AbstractMicroglia are the brain’s resident macrophages, which guide various developmental processes crucial for brain maturation, activity, and plasticity. Microglial progenitors enter the telencephalic wall by the 4th postconceptional week and colonise the fetal brain in a manner that spatiotemporally tracks key neurodevelopmental processes in humans. However, much of what we know about how microglia shape neurodevelopment comes from rodent studies.
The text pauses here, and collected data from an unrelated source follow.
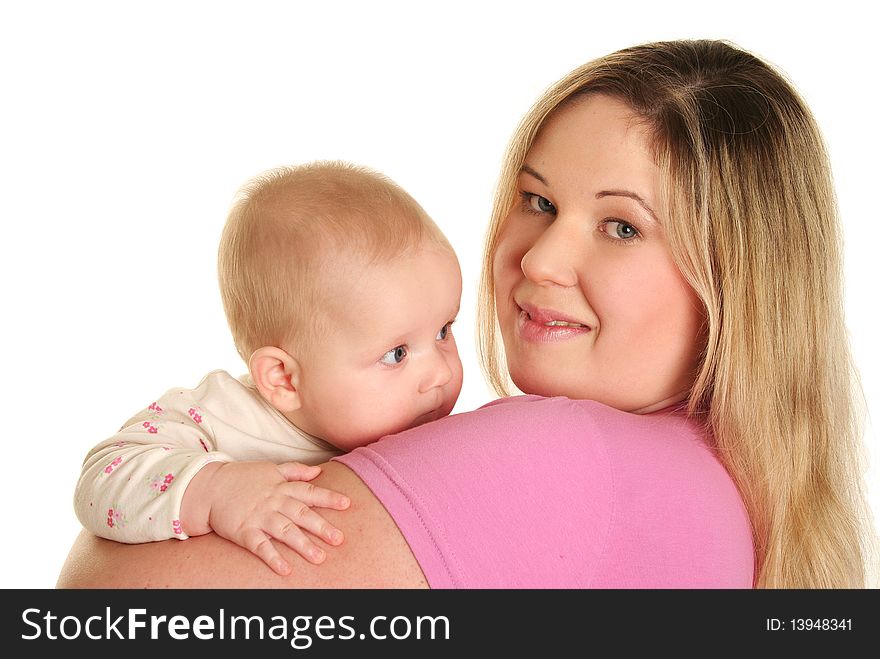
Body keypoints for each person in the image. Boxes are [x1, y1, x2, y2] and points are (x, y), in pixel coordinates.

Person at [58, 39, 874, 589]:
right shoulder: (735, 497)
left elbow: (103, 610)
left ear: (739, 281)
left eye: (621, 226)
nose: (540, 259)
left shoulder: (566, 455)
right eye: (537, 200)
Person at [72, 161, 464, 576]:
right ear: (283, 379)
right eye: (396, 354)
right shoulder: (222, 418)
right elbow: (99, 481)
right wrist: (216, 489)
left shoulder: (419, 429)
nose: (439, 373)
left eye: (443, 331)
Multiple differences exist between human and rodent microglia warranting further focus on the human condition, particularly as microglia are emerging as critically involved in the pathological signature of various cognitive and neurodevelopmental disorders. In this article, we review the evidence supporting microglial involvement in basic neurodevelopmental processes by focusing on the human species. We next concur on the neuropathological evidence demonstrating whether and how microglia contribute to the aetiology of two neurodevelopmental disorders: autism spectrum conditions and schizophrenia. Next, we highlight how recent technologies have revolutionised our understanding of microglial biology with a focus on how these tools can help us elucidate at unprecedented resolution the links between microglia and neurodevelopmental disorders. We conclude by reviewing which current treatment approaches have shown most promise towards targeting microglia in neurodevelopmental disorders and suggest novel avenues for future consideration.